START PROVIDED DATA

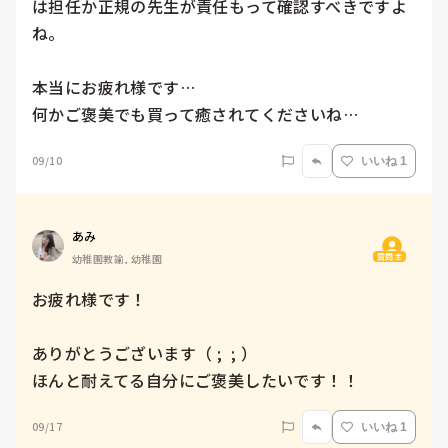
は担任か正規の先生が責任もって確認すべきですよ
ね。

本当にお疲れ様です…

何かご褒美でも買って癒されてくださいね…
09/10
いいね 1
あみ
質問主
幼稚園教諭, 幼稚園
お疲れ様です！

ありがとうございます（ ;  ; ）

ほんと耐えてる自分にご褒美したいです！！
09/17
いいね 1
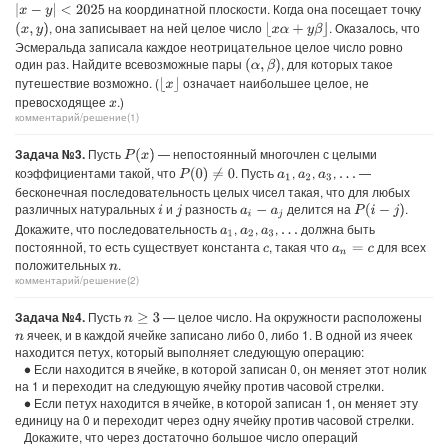
на координатной плоскости. Когда она посещает точку
|
x
−
y
|
<
2025
, она записывает на ней целое число
. Оказалось, что
(
x
,
y
)
⌊
x
α
+
y
β
⌋
Эсмеральда записала каждое неотрицательное целое число ровно
один раз. Найдите всевозможные пары
, для которых такое
(
α
,
β
)
путешествие возможно. (
означает наибольшее целое, не
⌊
x
⌋
превосходящее
.)
x
комментарий/решение(1)
Задача №3.
Пусть
— непостоянный многочлен с целыми
P
(
x
)
коэффициентами такой, что
. Пусть
,
,
,
—
P
(
0
)
≠
0
a
1
a
2
a
3
…
бесконечная последовательность целых чисел такая, что для любых
различных натуральных
и
разность
делится на
.
P
(
i
−
j
)
i
j
a
i
−
a
j
Докажите, что последовательность
,
,
,
должна быть
a
1
a
2
a
3
…
постоянной, то есть существует константа
, такая что
для всех
c
a
n
=
c
положительных
.
n
комментарий/решение(2)
Задача №4.
Пусть
— целое число. На окружности расположены
n
≥
3
ячеек, и в каждой ячейке записано либо 0, либо 1. В одной из ячеек
n
находится петух, который выполняет следующую операцию:
Если находится в ячейке, в которой записан 0, он меняет этот нолик
∙
на 1 и переходит на следующую ячейку против часовой стрелки.
Если петух находится в ячейке, в которой записан 1, он меняет эту
∙
единицу на 0 и переходит через одну ячейку против часовой стрелки.
Докажите, что через достаточно большое число операций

END PROVIDED DATA

- [WHAT TO PRODUCE]:
Return every line above word for word, minus images.

- [ANSWER BELOW]:
は担任か正規の先生が責任もって確認すべきですよ
ね。

本当にお疲れ様です…

何かご褒美でも買って癒されてくださいね…
09/10
いいね 1
あみ
質問主
幼稚園教諭, 幼稚園
お疲れ様です！

ありがとうございます（ ;  ; ）

ほんと耐えてる自分にご褒美したいです！！
09/17
いいね 1
на координатной плоскости. Когда она посещает точку
|
x
−
y
|
<
2025
, она записывает на ней целое число
. Оказалось, что
(
x
,
y
)
⌊
x
α
+
y
β
⌋
Эсмеральда записала каждое неотрицательное целое число ровно
один раз. Найдите всевозможные пары
, для которых такое
(
α
,
β
)
путешествие возможно. (
означает наибольшее целое, не
⌊
x
⌋
превосходящее
.)
x
комментарий/решение(1)
Задача №3.
Пусть
— непостоянный многочлен с целыми
P
(
x
)
коэффициентами такой, что
. Пусть
,
,
,
—
P
(
0
)
≠
0
a
1
a
2
a
3
…
бесконечная последовательность целых чисел такая, что для любых
различных натуральных
и
разность
делится на
.
P
(
i
−
j
)
i
j
a
i
−
a
j
Докажите, что последовательность
,
,
,
должна быть
a
1
a
2
a
3
…
постоянной, то есть существует константа
, такая что
для всех
c
a
n
=
c
положительных
.
n
комментарий/решение(2)
Задача №4.
Пусть
— целое число. На окружности расположены
n
≥
3
ячеек, и в каждой ячейке записано либо 0, либо 1. В одной из ячеек
n
находится петух, который выполняет следующую операцию:
Если находится в ячейке, в которой записан 0, он меняет этот нолик
∙
на 1 и переходит на следующую ячейку против часовой стрелки.
Если петух находится в ячейке, в которой записан 1, он меняет эту
∙
единицу на 0 и переходит через одну ячейку против часовой стрелки.
Докажите, что через достаточно большое число операций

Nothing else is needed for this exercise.